To illustrate how to use geographic distance functions, we use the OldMaps
data from the package HistData
which includes the latitudes and longitudes of 39 places on 11 old maps drawn between 1688 and 1818 as well as the actual geographic coordinates.
In the example below we check how well we can link the actual coordinates with that from the youngest map of 1818. The plot below shows the actual coordinates as well as those from the drawn map plus the links as constructed using linkr
. In total, linkr
is able to link 35 out of 39 points correctly.
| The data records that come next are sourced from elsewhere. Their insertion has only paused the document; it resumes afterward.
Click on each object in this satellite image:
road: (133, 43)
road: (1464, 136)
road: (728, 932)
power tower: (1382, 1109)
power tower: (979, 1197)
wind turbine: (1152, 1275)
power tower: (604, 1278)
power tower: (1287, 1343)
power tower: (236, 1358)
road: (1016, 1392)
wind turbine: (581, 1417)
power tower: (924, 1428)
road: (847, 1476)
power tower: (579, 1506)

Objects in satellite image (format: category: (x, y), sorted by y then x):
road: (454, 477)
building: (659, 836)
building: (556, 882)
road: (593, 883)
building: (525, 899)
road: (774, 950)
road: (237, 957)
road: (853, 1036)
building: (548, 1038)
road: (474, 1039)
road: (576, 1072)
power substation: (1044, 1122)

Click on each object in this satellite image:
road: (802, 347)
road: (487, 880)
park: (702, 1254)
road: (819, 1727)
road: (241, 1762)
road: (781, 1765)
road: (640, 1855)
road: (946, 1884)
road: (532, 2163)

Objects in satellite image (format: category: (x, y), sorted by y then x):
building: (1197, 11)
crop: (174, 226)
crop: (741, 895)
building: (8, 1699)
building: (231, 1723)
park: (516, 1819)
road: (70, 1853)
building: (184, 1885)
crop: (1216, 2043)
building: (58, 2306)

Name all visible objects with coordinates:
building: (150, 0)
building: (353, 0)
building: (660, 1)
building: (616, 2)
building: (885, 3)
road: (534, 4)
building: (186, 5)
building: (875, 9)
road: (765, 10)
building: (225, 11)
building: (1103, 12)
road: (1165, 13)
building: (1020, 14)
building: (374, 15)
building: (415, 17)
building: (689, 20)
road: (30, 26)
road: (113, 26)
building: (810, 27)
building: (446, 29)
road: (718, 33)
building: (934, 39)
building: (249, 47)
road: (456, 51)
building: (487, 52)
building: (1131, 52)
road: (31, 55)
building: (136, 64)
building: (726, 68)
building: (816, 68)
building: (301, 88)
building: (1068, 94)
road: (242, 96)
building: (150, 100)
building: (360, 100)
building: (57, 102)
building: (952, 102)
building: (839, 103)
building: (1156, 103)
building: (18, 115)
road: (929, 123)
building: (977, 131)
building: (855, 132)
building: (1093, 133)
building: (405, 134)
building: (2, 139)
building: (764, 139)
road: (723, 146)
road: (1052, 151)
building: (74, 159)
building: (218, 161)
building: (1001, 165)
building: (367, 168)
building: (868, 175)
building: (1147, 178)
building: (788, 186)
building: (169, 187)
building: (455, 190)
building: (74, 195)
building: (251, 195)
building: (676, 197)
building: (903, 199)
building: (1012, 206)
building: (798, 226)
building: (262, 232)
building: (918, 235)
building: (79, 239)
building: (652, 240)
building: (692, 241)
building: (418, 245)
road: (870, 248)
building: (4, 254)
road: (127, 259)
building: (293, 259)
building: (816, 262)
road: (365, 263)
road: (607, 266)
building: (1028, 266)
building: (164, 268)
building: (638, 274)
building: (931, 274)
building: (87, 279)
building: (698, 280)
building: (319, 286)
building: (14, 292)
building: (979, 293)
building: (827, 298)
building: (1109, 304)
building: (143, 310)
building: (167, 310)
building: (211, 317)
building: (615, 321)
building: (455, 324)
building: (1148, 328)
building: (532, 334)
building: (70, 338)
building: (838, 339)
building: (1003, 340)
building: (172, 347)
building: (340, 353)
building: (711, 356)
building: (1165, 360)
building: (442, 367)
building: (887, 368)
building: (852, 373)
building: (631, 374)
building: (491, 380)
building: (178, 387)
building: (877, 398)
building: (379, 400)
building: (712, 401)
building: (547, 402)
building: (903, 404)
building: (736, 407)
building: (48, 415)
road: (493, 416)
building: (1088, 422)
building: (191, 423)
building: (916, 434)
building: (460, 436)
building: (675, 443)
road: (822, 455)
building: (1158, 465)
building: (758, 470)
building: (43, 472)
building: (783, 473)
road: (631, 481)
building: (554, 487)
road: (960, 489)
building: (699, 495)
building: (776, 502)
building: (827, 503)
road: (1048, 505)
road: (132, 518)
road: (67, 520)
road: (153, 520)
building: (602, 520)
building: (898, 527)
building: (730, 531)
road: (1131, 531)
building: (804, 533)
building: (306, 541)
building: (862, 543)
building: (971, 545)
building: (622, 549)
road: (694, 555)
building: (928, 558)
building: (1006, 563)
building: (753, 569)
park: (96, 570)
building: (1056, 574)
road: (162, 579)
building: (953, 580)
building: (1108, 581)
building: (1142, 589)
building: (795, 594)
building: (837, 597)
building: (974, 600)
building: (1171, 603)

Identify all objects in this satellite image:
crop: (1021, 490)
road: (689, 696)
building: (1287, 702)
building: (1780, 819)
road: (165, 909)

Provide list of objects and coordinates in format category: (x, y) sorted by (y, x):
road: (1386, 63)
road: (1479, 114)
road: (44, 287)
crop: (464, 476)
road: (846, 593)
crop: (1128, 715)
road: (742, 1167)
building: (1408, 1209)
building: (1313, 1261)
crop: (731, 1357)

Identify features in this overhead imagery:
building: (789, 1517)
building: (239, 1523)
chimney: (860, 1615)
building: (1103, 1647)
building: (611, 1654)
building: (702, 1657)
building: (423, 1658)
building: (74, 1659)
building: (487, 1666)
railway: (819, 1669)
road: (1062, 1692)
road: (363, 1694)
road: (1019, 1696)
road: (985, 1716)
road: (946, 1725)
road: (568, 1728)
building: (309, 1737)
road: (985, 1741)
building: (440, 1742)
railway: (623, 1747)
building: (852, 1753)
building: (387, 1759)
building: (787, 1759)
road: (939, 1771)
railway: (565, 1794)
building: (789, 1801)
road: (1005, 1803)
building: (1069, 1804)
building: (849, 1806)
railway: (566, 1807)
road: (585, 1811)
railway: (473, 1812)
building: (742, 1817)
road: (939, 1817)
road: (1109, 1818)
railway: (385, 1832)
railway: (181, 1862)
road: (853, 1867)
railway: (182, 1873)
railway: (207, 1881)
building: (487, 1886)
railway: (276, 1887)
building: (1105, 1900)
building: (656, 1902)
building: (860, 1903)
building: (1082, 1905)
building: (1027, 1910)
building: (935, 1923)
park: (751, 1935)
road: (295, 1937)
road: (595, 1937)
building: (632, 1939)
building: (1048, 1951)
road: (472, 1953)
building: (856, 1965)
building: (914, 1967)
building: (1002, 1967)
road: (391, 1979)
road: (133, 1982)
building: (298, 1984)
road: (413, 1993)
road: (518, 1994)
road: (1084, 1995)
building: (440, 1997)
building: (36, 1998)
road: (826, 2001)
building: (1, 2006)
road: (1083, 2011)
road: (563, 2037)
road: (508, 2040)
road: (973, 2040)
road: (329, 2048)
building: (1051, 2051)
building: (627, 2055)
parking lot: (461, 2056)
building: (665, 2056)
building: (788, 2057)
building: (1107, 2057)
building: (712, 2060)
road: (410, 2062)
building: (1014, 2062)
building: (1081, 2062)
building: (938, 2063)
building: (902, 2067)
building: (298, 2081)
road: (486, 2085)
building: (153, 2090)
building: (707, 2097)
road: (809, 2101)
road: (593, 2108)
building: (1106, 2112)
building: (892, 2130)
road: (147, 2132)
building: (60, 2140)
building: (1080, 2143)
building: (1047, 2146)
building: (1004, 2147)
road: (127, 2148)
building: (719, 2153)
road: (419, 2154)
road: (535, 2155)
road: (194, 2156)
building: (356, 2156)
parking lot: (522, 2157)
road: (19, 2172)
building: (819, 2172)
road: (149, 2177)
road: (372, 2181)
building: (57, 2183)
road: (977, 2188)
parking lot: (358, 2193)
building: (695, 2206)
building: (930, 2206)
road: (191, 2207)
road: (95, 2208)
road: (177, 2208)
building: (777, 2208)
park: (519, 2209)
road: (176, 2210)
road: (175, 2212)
The accuracy declines for older maps as one might expect (not shown).
library(HistData) data(OldMaps) OldMaps <- OldMaps %>% mutate(lat=abs(lat), long=abs(long)) m1818 <- filter(OldMaps, name=="Melish") mtruth <- filter(OldMaps, name=="Actual") linkr(mtruth,m1818, by=c("long","lat"), method='haversine', add_distance=TRUE) %>% ggplot(aes(abs(long),abs(lat), group=match_id, color=name)) + geom_point() + geom_line() #> Loading required package: geosphere #> Warning in assignment(m): Matrix 'cmat' not integer; will take floor of it.
The package is written to ease linking and joining data frames based on 1-2 key variables that uniquely identify observations in the input datasets (possibly within strata). In situation where linking should be based on comparing and weighting the similarity of a number of variables, other packages such as as fastLink might be superior.